(Task statement)
Reproduce word for word the stretch of the Company Atlas text below from "Author: Jiufeng Li" through "for data access.".

(Text shown)
Start of Block
Company Atlas

A unified firmographic data platform with thousands of companies from open-source datasets

Author: Jiufeng Li • Year: 2025

Official Website: https://coresheep.github.io/company-atlas/

Overview

Company Atlas collects, cleans, and normalizes firmographic data from multiple sources, producing an analytics-ready dataset with thousands of companies worldwide. The platform features an elegant interactive website, live dashboards, and a comprehensive REST API for data access.

Note: Currently, the dataset contains the top 1000 Fortune American companies. In the future, we plan to expand the dataset to include more companies worldwide.

Key Highlights

Multi-Source Data: Combines Kaggle Fortune 1000 dataset with web crawler enrichment
Automated Pipeline: End-to-end data processing with Airflow orchestration
Data Quality: Comprehensive validation with dbt tests and Great Expectations
Interactive Dashboards: Real-time visualizations and company profiles
REST API: FastAPI-based API with interactive documentation
Production Ready: Deployed on GitHub Pages with CI/CD automation

Architecture

The architecture diagram above illustrates the complete data pipeline flow from data sources to the final user-facing website. The system integrates multiple components:

Data Sources: Kaggle open-source datasets (e.g., 2024 Fortune 1000 Companies) and Python web crawlers
Cloud Storage: Amazon Web Services S3 for raw data storage
Data Warehouse: Snowflake for staging and data warehousing
Data Pipelines: Staging → Raw → Bronze → Marts (dbt transformation layers)
End of Block
Records drawn from a data source
Start of Block
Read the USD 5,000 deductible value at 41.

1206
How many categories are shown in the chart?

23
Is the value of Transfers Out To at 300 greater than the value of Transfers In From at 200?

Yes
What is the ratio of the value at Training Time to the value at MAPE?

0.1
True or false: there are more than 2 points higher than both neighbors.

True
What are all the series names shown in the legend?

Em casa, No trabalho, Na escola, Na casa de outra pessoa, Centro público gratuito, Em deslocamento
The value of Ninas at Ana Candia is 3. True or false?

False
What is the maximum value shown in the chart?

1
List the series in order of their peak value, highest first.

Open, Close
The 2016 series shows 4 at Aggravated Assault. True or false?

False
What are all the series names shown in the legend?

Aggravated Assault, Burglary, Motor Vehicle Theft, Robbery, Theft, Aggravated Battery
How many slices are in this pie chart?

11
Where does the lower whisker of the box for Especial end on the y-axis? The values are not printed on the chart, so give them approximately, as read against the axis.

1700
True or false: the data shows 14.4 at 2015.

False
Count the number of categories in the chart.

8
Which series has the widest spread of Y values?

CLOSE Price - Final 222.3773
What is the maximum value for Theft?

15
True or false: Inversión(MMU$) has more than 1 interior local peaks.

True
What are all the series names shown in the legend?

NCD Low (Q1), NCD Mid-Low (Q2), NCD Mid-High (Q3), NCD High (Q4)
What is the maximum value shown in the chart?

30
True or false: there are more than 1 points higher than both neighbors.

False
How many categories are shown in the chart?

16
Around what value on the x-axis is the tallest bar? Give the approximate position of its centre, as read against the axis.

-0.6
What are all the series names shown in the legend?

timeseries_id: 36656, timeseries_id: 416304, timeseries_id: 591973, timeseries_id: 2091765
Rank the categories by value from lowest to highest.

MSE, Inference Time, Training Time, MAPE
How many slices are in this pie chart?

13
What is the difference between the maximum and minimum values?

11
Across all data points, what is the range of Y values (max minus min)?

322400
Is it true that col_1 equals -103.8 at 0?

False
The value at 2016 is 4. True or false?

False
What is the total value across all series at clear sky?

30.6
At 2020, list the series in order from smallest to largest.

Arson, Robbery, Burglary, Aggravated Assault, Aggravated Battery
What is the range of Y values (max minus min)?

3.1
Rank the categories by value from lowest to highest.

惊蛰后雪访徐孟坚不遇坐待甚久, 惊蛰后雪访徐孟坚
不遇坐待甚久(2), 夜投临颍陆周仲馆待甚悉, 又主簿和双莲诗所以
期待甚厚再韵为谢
End of Block
(Final answer)
Author: Jiufeng Li • Year: 2025

Official Website: https://coresheep.github.io/company-atlas/

Overview

Company Atlas collects, cleans, and normalizes firmographic data from multiple sources, producing an analytics-ready dataset with thousands of companies worldwide. The platform features an elegant interactive website, live dashboards, and a comprehensive REST API for data access.